DOCUMENT SECTION:
========

Relationship between a non-Hermitian Hamiltonian and its solution

[SeM]

Hello, I Have a non-Hermitian Hamiltonian, which is defined as an ill-condition numbered complex matrix, with non-orthogonal elements and linearily independent vectors spanning an open subspace.

However, when accurate initial conditions are given to the ODE of the Hamiltoanian, it appears to give an orthogonal solution. Does that make sense? I would have thought that a non-Hermitian Hamiltonian gives only non-orthogonal solutions?

Thanks

 

[DrDu]

I would have thought that a non-Hermitian Hamiltonian gives only non-orthogonal solutions?

Thanks

No, for example, normal operators are non-Hermitian. They have a complete set of orthogonal eigenvectors but the corresponding eigenvalues are complex and not real, in general.
In general, you can always do a singular value decomposition. It turns out that a matrix always has a set of orthogonal eigenvectors, but in general, these eigenvectors are not also eigenvectors of the transposed (or adjoint) matrix.

 

[SeM]

Thanks Dr. Du! In my case, I have a complex matrix, which is not unitary and not normal, and is very ill-conditioned. However, its ODE are solved using some initial conditions, and orthogonal solutions are found. However the orthogonal solutions have both complex as well as real expectation values in their integrals:

\begin{equation}
\int_0^{2\pi} \psi \Omega \psi^*
\end{equation}

========

DATA PROVIDED:
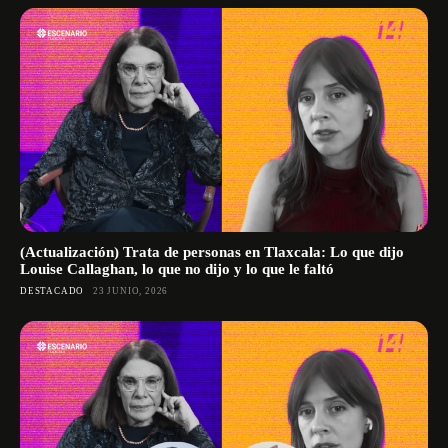
(Actualización) Trata de personas en Tlaxcala: Lo que dijo
Louise Callaghan, lo que no dijo y lo que le faltó
DESTACADO
23 JUNIO, 2026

========

REQUIREMENT 1: Return everything in the forum thread on non-Hermitian Hamiltonians from "No, for example, normal" down to "real, in general.".
REQUIREMENT 2: In the forum thread on non-Hermitian Hamiltonians, why does DrDu say that a non-Hermitian Hamiltonian does not give only non-orthogonal solutions?
The material has no connection to the forum thread on non-Hermitian Hamiltonians.

EXPECTED OUTPUT 1:
No, for example, normal operators are non-Hermitian. They have a complete set of orthogonal eigenvectors but the corresponding eigenvalues are complex and not real, in general.

EXPECTED OUTPUT 2: Normal operators are non-Hermitian, yet they have a complete set of orthogonal eigenvectors. Their eigenvalues are, in general, complex rather than real.